(RECORDS SHOWN Opens)

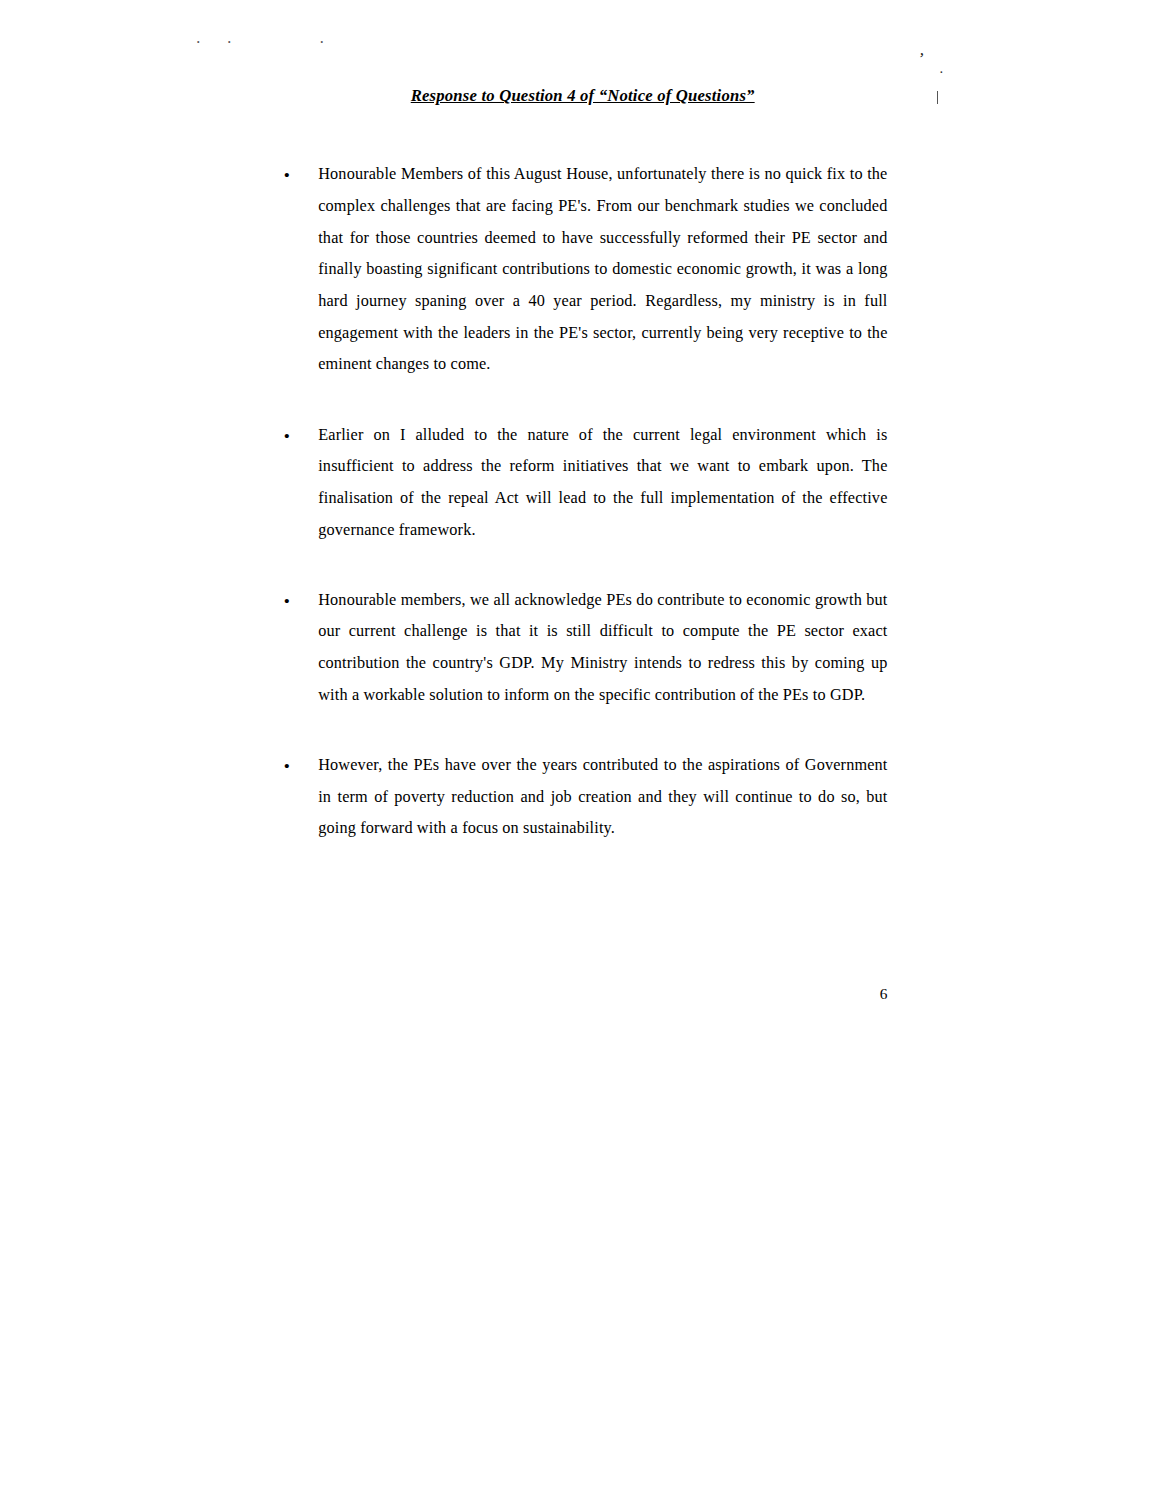.. .
,
.
Response to Question 4 of “Notice of Questions”
Honourable Members of this August House, unfortunately there is no quick fix to the complex challenges that are facing PE's. From our benchmark studies we concluded that for those countries deemed to have successfully reformed their PE sector and finally boasting significant contributions to domestic economic growth, it was a long hard journey spaning over a 40 year period. Regardless, my ministry is in full engagement with the leaders in the PE's sector, currently being very receptive to the eminent changes to come.
Earlier on I alluded to the nature of the current legal environment which is insufficient to address the reform initiatives that we want to embark upon. The finalisation of the repeal Act will lead to the full implementation of the effective governance framework.
Honourable members, we all acknowledge PEs do contribute to economic growth but our current challenge is that it is still difficult to compute the PE sector exact contribution the country's GDP. My Ministry intends to redress this by coming up with a workable solution to inform on the specific contribution of the PEs to GDP.
However, the PEs have over the years contributed to the aspirations of Government in term of poverty reduction and job creation and they will continue to do so, but going forward with a focus on sustainability.
6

(RECORDS SHOWN Closes)

[YOUR TASK] In the listing above, find each line with the word "growth" and copy it.

[SOLUTION]
Honourable Members of this August House, unfortunately there is no quick fix to the complex challenges that are facing PE's. From our benchmark studies we concluded that for those countries deemed to have successfully reformed their PE sector and finally boasting significant contributions to domestic economic growth, it was a long hard journey spaning over a 40 year period. Regardless, my ministry is in full engagement with the leaders in the PE's sector, currently being very receptive to the eminent changes to come.
Honourable members, we all acknowledge PEs do contribute to economic growth but our current challenge is that it is still difficult to compute the PE sector exact contribution the country's GDP. My Ministry intends to redress this by coming up with a workable solution to inform on the specific contribution of the PEs to GDP.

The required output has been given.